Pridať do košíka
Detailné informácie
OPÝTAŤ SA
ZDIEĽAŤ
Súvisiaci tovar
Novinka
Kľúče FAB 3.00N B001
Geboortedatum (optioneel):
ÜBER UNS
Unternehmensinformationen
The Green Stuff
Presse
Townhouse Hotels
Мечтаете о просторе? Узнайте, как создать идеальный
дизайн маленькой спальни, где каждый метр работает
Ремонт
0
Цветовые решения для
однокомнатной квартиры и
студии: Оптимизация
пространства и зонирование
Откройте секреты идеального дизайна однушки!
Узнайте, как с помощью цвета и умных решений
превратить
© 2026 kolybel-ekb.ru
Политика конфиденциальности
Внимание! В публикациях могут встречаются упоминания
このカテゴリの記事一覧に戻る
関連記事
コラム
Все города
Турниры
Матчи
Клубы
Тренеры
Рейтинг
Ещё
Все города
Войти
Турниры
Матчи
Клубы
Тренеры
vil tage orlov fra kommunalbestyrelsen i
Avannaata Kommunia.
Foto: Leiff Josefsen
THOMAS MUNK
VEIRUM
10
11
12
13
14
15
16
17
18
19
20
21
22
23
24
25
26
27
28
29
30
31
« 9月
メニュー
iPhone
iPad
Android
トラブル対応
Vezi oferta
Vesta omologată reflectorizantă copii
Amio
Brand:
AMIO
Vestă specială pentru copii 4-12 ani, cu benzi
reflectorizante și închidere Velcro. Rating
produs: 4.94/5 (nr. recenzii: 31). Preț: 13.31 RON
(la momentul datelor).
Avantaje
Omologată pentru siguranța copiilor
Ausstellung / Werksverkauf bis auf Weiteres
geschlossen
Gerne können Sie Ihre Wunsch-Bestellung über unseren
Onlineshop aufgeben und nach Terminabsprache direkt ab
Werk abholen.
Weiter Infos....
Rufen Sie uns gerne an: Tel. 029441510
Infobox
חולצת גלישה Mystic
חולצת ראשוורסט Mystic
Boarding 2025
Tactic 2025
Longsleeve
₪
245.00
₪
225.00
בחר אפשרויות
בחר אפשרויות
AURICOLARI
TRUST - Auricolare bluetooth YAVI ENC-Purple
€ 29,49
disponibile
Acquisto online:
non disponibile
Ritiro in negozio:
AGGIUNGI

## INSTRUCTION:
Filter the records for the word "pentru" and show every line that has it.

## SOLUTION FOR THIS EXERCISE:
Vestă specială pentru copii 4-12 ani, cu benzi
Omologată pentru siguranța copiilor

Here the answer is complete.